=== Activity ===
The expected output is every line of the data exactly as shown, minus the images.

=== Exercise inputs ===
+ + + + +
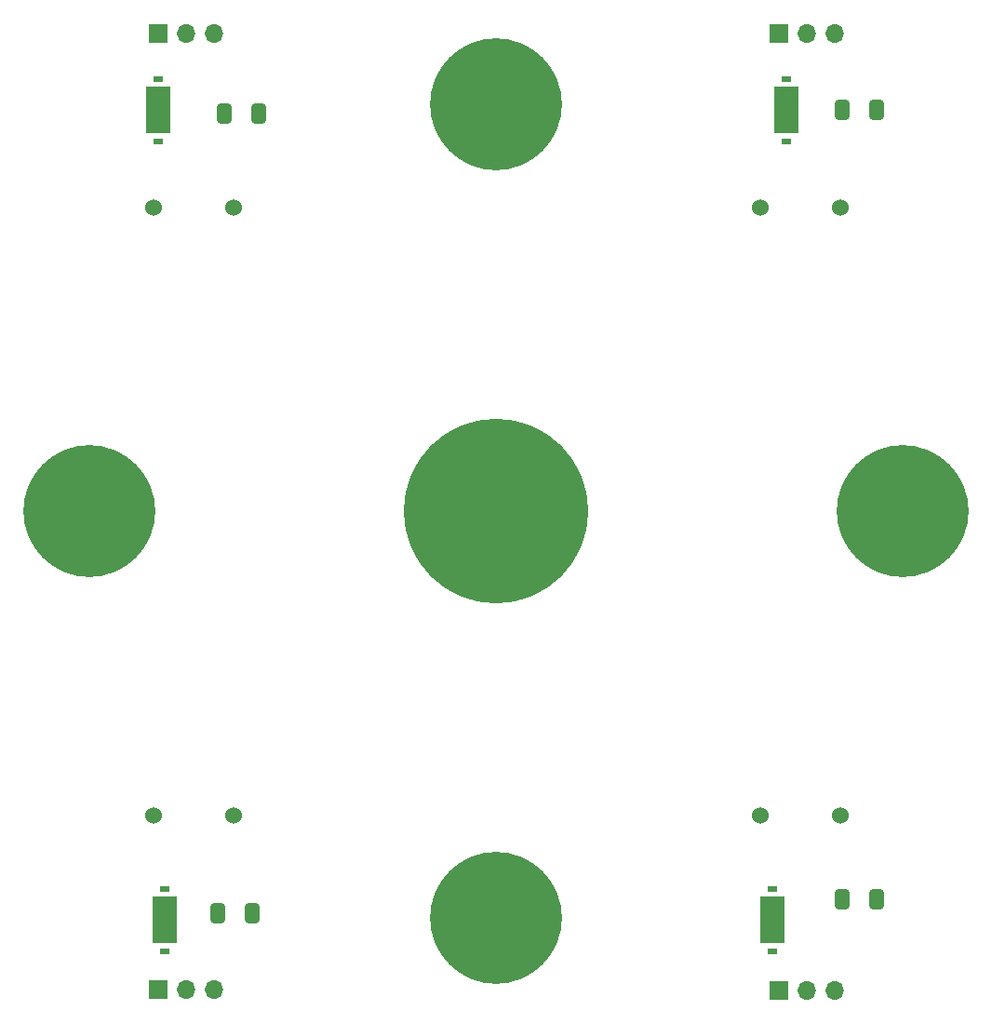
<source format=gbr>
%TF.GenerationSoftware,KiCad,Pcbnew,7.0.5-0*%
%TF.CreationDate,2023-07-24T12:13:10-04:00*%
%TF.ProjectId,quad_sipm,71756164-5f73-4697-906d-2e6b69636164,rev?*%
%TF.SameCoordinates,Original*%
%TF.FileFunction,Soldermask,Bot*%
%TF.FilePolarity,Negative*%
%FSLAX46Y46*%
G04 Gerber Fmt 4.6, Leading zero omitted, Abs format (unit mm)*
G04 Created by KiCad (PCBNEW 7.0.5-0) date 2023-07-24 12:13:10*
%MOMM*%
%LPD*%
G01*
G04 APERTURE LIST*
G04 Aperture macros list*
%AMRoundRect*
0 Rectangle with rounded corners*
0 $1 Rounding radius*
0 $2 $3 $4 $5 $6 $7 $8 $9 X,Y pos of 4 corners*
0 Add a 4 corners polygon primitive as box body*
4,1,4,$2,$3,$4,$5,$6,$7,$8,$9,$2,$3,0*
0 Add four circle primitives for the rounded corners*
1,1,$1+$1,$2,$3*
1,1,$1+$1,$4,$5*
1,1,$1+$1,$6,$7*
1,1,$1+$1,$8,$9*
0 Add four rect primitives between the rounded corners*
20,1,$1+$1,$2,$3,$4,$5,0*
20,1,$1+$1,$4,$5,$6,$7,0*
20,1,$1+$1,$6,$7,$8,$9,0*
20,1,$1+$1,$8,$9,$2,$3,0*%
G04 Aperture macros list end*
%ADD10C,16.800000*%
%ADD11C,12.000000*%
%ADD12C,1.524000*%
%ADD13R,1.700000X1.700000*%
%ADD14O,1.700000X1.700000*%
%ADD15RoundRect,0.250000X0.412500X0.650000X-0.412500X0.650000X-0.412500X-0.650000X0.412500X-0.650000X0*%
%ADD16R,0.939800X0.558800*%
%ADD17R,2.184400X4.292600*%
G04 APERTURE END LIST*
D10*
%TO.C,H2*%
X100000000Y-100000000D03*
%TD*%
D11*
%TO.C,H3*%
X100000000Y-137000000D03*
%TD*%
%TO.C,H4*%
X137000000Y-100000000D03*
%TD*%
%TO.C,H5*%
X63000000Y-100000000D03*
%TD*%
%TO.C,H1*%
X100000000Y-63000000D03*
%TD*%
D12*
%TO.C,D1*%
X131335000Y-127635000D03*
X124035000Y-127635000D03*
%TD*%
%TO.C,D2*%
X76090000Y-127635000D03*
X68790000Y-127635000D03*
%TD*%
%TO.C,D4*%
X76090000Y-72390000D03*
X68790000Y-72390000D03*
%TD*%
%TO.C,D3*%
X131335000Y-72390000D03*
X124035000Y-72390000D03*
%TD*%
D13*
%TO.C,J1*%
X125685000Y-143555000D03*
D14*
X128225000Y-143555000D03*
X130765000Y-143555000D03*
%TD*%
D15*
%TO.C,C4*%
X78397500Y-63792500D03*
X75272500Y-63792500D03*
%TD*%
D13*
%TO.C,J3*%
X125685000Y-56560000D03*
D14*
X128225000Y-56560000D03*
X130765000Y-56560000D03*
%TD*%
D13*
%TO.C,J4*%
X69215000Y-56515000D03*
D14*
X71755000Y-56515000D03*
X74295000Y-56515000D03*
%TD*%
D15*
%TO.C,C3*%
X134570000Y-63500000D03*
X131445000Y-63500000D03*
%TD*%
D13*
%TO.C,J2*%
X69215000Y-143510000D03*
D14*
X71755000Y-143510000D03*
X74295000Y-143510000D03*
%TD*%
D15*
%TO.C,C1*%
X134620000Y-135255000D03*
X131495000Y-135255000D03*
%TD*%
%TO.C,C2*%
X77762500Y-136525000D03*
X74637500Y-136525000D03*
%TD*%
D16*
%TO.C,U3*%
X126365000Y-60680600D03*
X126365000Y-66319400D03*
D17*
X126365000Y-63500000D03*
%TD*%
D16*
%TO.C,U2*%
X125095000Y-139979400D03*
X125095000Y-134340600D03*
D17*
X125095000Y-137160000D03*
%TD*%
D16*
%TO.C,U4*%
X69215000Y-60680600D03*
X69215000Y-66319400D03*
D17*
X69215000Y-63500000D03*
%TD*%
D16*
%TO.C,U1*%
X69850000Y-139979400D03*
X69850000Y-134340600D03*
D17*
X69850000Y-137160000D03*
%TD*%
M02*

</source>
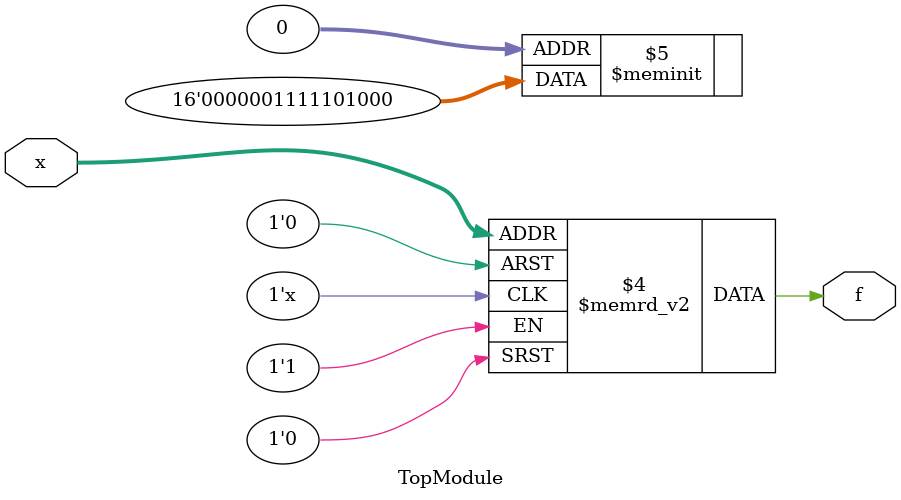
<source format=sv>
module TopModule (
    input logic [3:0] x,
    output logic f
);

always @(*) begin
    case (x)
        4'b0000: f = 1'b0; // d
        4'b0001: f = 1'b0; // 0
        4'b0010: f = 1'b0; // d
        4'b0011: f = 1'b1; // 1
        4'b0100: f = 1'b0; // 0
        4'b0101: f = 1'b1; // d
        4'b0110: f = 1'b1; // d
        4'b0111: f = 1'b1; // 1
        4'b1000: f = 1'b1; // 1
        4'b1001: f = 1'b1; // 1
        4'b1010: f = 1'b0; // 0
        4'b1011: f = 1'b0; // d
        4'b1100: f = 1'b0; // d
        4'b1101: f = 1'b0; // d
        4'b1110: f = 1'b0; // d
        4'b1111: f = 1'b0; // d
        default: f = 1'b0; // default case
    endcase
end

endmodule
</source>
+ + + + +
=== Answer section ===
<source format=gbr>
%TF.GenerationSoftware,KiCad,Pcbnew,7.0.5-0*%
%TF.CreationDate,2023-07-24T12:13:10-04:00*%
%TF.ProjectId,quad_sipm,71756164-5f73-4697-906d-2e6b69636164,rev?*%
%TF.SameCoordinates,Original*%
%TF.FileFunction,Soldermask,Bot*%
%TF.FilePolarity,Negative*%
%FSLAX46Y46*%
G04 Gerber Fmt 4.6, Leading zero omitted, Abs format (unit mm)*
G04 Created by KiCad (PCBNEW 7.0.5-0) date 2023-07-24 12:13:10*
%MOMM*%
%LPD*%
G01*
G04 APERTURE LIST*
G04 Aperture macros list*
%AMRoundRect*
0 Rectangle with rounded corners*
0 $1 Rounding radius*
0 $2 $3 $4 $5 $6 $7 $8 $9 X,Y pos of 4 corners*
0 Add a 4 corners polygon primitive as box body*
4,1,4,$2,$3,$4,$5,$6,$7,$8,$9,$2,$3,0*
0 Add four circle primitives for the rounded corners*
1,1,$1+$1,$2,$3*
1,1,$1+$1,$4,$5*
1,1,$1+$1,$6,$7*
1,1,$1+$1,$8,$9*
0 Add four rect primitives between the rounded corners*
20,1,$1+$1,$2,$3,$4,$5,0*
20,1,$1+$1,$4,$5,$6,$7,0*
20,1,$1+$1,$6,$7,$8,$9,0*
20,1,$1+$1,$8,$9,$2,$3,0*%
G04 Aperture macros list end*
%ADD10C,16.800000*%
%ADD11C,12.000000*%
%ADD12C,1.524000*%
%ADD13R,1.700000X1.700000*%
%ADD14O,1.700000X1.700000*%
%ADD15RoundRect,0.250000X0.412500X0.650000X-0.412500X0.650000X-0.412500X-0.650000X0.412500X-0.650000X0*%
%ADD16R,0.939800X0.558800*%
%ADD17R,2.184400X4.292600*%
G04 APERTURE END LIST*
D10*
%TO.C,H2*%
X100000000Y-100000000D03*
%TD*%
D11*
%TO.C,H3*%
X100000000Y-137000000D03*
%TD*%
%TO.C,H4*%
X137000000Y-100000000D03*
%TD*%
%TO.C,H5*%
X63000000Y-100000000D03*
%TD*%
%TO.C,H1*%
X100000000Y-63000000D03*
%TD*%
D12*
%TO.C,D1*%
X131335000Y-127635000D03*
X124035000Y-127635000D03*
%TD*%
%TO.C,D2*%
X76090000Y-127635000D03*
X68790000Y-127635000D03*
%TD*%
%TO.C,D4*%
X76090000Y-72390000D03*
X68790000Y-72390000D03*
%TD*%
%TO.C,D3*%
X131335000Y-72390000D03*
X124035000Y-72390000D03*
%TD*%
D13*
%TO.C,J1*%
X125685000Y-143555000D03*
D14*
X128225000Y-143555000D03*
X130765000Y-143555000D03*
%TD*%
D15*
%TO.C,C4*%
X78397500Y-63792500D03*
X75272500Y-63792500D03*
%TD*%
D13*
%TO.C,J3*%
X125685000Y-56560000D03*
D14*
X128225000Y-56560000D03*
X130765000Y-56560000D03*
%TD*%
D13*
%TO.C,J4*%
X69215000Y-56515000D03*
D14*
X71755000Y-56515000D03*
X74295000Y-56515000D03*
%TD*%
D15*
%TO.C,C3*%
X134570000Y-63500000D03*
X131445000Y-63500000D03*
%TD*%
D13*
%TO.C,J2*%
X69215000Y-143510000D03*
D14*
X71755000Y-143510000D03*
X74295000Y-143510000D03*
%TD*%
D15*
%TO.C,C1*%
X134620000Y-135255000D03*
X131495000Y-135255000D03*
%TD*%
%TO.C,C2*%
X77762500Y-136525000D03*
X74637500Y-136525000D03*
%TD*%
D16*
%TO.C,U3*%
X126365000Y-60680600D03*
X126365000Y-66319400D03*
D17*
X126365000Y-63500000D03*
%TD*%
D16*
%TO.C,U2*%
X125095000Y-139979400D03*
X125095000Y-134340600D03*
D17*
X125095000Y-137160000D03*
%TD*%
D16*
%TO.C,U4*%
X69215000Y-60680600D03*
X69215000Y-66319400D03*
D17*
X69215000Y-63500000D03*
%TD*%
D16*
%TO.C,U1*%
X69850000Y-139979400D03*
X69850000Y-134340600D03*
D17*
X69850000Y-137160000D03*
%TD*%
M02*

</source>
<source format=sv>
module TopModule (
    input logic [3:0] x,
    output logic f
);

always @(*) begin
    case (x)
        4'b0000: f = 1'b0; // d
        4'b0001: f = 1'b0; // 0
        4'b0010: f = 1'b0; // d
        4'b0011: f = 1'b1; // 1
        4'b0100: f = 1'b0; // 0
        4'b0101: f = 1'b1; // d
        4'b0110: f = 1'b1; // d
        4'b0111: f = 1'b1; // 1
        4'b1000: f = 1'b1; // 1
        4'b1001: f = 1'b1; // 1
        4'b1010: f = 1'b0; // 0
        4'b1011: f = 1'b0; // d
        4'b1100: f = 1'b0; // d
        4'b1101: f = 1'b0; // d
        4'b1110: f = 1'b0; // d
        4'b1111: f = 1'b0; // d
        default: f = 1'b0; // default case
    endcase
end

endmodule
</source>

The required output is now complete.